> _WHAT YOU HAVE TO DO_
Rewrite the items, replacing each occurrence of "Source code" with "Source listing" and leaving everything else unchanged.

PROVIDED MATERIAL: Begin

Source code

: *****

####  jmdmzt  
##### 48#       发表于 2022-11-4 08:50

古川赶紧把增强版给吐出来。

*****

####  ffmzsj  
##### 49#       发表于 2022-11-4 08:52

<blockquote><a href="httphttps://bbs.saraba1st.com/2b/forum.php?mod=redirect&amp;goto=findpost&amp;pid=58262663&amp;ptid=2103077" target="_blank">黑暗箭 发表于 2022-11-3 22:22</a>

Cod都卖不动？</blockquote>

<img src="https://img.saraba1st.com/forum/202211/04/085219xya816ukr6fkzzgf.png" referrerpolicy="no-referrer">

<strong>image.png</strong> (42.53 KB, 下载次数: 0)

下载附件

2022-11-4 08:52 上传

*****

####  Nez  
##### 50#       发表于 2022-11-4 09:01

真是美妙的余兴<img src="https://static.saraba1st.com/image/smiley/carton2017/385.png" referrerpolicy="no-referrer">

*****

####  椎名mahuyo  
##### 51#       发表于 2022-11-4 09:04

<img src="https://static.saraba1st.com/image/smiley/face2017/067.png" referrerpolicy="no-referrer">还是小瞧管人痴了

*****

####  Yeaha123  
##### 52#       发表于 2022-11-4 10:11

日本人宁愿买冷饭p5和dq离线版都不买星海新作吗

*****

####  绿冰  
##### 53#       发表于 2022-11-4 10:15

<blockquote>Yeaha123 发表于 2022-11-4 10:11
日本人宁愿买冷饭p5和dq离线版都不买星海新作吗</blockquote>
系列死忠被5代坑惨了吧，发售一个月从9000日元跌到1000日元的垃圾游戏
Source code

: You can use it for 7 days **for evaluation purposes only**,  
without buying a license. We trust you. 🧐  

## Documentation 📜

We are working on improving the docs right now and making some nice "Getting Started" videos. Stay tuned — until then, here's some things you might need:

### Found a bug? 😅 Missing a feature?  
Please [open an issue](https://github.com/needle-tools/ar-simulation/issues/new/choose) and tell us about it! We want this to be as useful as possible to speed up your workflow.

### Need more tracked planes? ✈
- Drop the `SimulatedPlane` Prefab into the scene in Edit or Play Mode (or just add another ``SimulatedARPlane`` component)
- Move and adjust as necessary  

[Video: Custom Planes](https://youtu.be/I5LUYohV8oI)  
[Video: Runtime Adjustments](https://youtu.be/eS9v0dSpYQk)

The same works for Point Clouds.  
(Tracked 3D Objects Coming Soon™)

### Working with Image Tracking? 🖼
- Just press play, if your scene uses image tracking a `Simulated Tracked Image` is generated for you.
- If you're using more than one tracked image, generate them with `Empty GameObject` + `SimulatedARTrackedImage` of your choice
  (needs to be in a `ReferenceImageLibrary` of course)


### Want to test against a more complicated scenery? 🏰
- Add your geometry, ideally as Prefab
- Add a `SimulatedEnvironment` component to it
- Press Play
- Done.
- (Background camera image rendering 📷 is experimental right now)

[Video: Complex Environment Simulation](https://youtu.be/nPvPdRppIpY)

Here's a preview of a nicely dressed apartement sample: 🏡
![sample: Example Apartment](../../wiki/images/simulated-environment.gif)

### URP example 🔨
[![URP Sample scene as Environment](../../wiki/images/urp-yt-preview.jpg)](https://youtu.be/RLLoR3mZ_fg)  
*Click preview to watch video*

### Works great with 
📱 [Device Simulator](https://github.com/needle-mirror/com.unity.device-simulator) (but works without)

PROVIDED MATERIAL: End

> _COMPLETED EXERCISE_
Source listing

: *****

####  jmdmzt  
##### 48#       发表于 2022-11-4 08:50

古川赶紧把增强版给吐出来。

*****

####  ffmzsj  
##### 49#       发表于 2022-11-4 08:52

<blockquote><a href="httphttps://bbs.saraba1st.com/2b/forum.php?mod=redirect&amp;goto=findpost&amp;pid=58262663&amp;ptid=2103077" target="_blank">黑暗箭 发表于 2022-11-3 22:22</a>

Cod都卖不动？</blockquote>

<img src="https://img.saraba1st.com/forum/202211/04/085219xya816ukr6fkzzgf.png" referrerpolicy="no-referrer">

<strong>image.png</strong> (42.53 KB, 下载次数: 0)

下载附件

2022-11-4 08:52 上传

*****

####  Nez  
##### 50#       发表于 2022-11-4 09:01

真是美妙的余兴<img src="https://static.saraba1st.com/image/smiley/carton2017/385.png" referrerpolicy="no-referrer">

*****

####  椎名mahuyo  
##### 51#       发表于 2022-11-4 09:04

<img src="https://static.saraba1st.com/image/smiley/face2017/067.png" referrerpolicy="no-referrer">还是小瞧管人痴了

*****

####  Yeaha123  
##### 52#       发表于 2022-11-4 10:11

日本人宁愿买冷饭p5和dq离线版都不买星海新作吗

*****

####  绿冰  
##### 53#       发表于 2022-11-4 10:15

<blockquote>Yeaha123 发表于 2022-11-4 10:11
日本人宁愿买冷饭p5和dq离线版都不买星海新作吗</blockquote>
系列死忠被5代坑惨了吧，发售一个月从9000日元跌到1000日元的垃圾游戏
Source listing

: You can use it for 7 days **for evaluation purposes only**,  
without buying a license. We trust you. 🧐  

## Documentation 📜

We are working on improving the docs right now and making some nice "Getting Started" videos. Stay tuned — until then, here's some things you might need:

### Found a bug? 😅 Missing a feature?  
Please [open an issue](https://github.com/needle-tools/ar-simulation/issues/new/choose) and tell us about it! We want this to be as useful as possible to speed up your workflow.

### Need more tracked planes? ✈
- Drop the `SimulatedPlane` Prefab into the scene in Edit or Play Mode (or just add another ``SimulatedARPlane`` component)
- Move and adjust as necessary  

[Video: Custom Planes](https://youtu.be/I5LUYohV8oI)  
[Video: Runtime Adjustments](https://youtu.be/eS9v0dSpYQk)

The same works for Point Clouds.  
(Tracked 3D Objects Coming Soon™)

### Working with Image Tracking? 🖼
- Just press play, if your scene uses image tracking a `Simulated Tracked Image` is generated for you.
- If you're using more than one tracked image, generate them with `Empty GameObject` + `SimulatedARTrackedImage` of your choice
  (needs to be in a `ReferenceImageLibrary` of course)


### Want to test against a more complicated scenery? 🏰
- Add your geometry, ideally as Prefab
- Add a `SimulatedEnvironment` component to it
- Press Play
- Done.
- (Background camera image rendering 📷 is experimental right now)

[Video: Complex Environment Simulation](https://youtu.be/nPvPdRppIpY)

Here's a preview of a nicely dressed apartement sample: 🏡
![sample: Example Apartment](../../wiki/images/simulated-environment.gif)

### URP example 🔨
[![URP Sample scene as Environment](../../wiki/images/urp-yt-preview.jpg)](https://youtu.be/RLLoR3mZ_fg)  
*Click preview to watch video*

### Works great with 
📱 [Device Simulator](https://github.com/needle-mirror/com.unity.device-simulator) (but works without)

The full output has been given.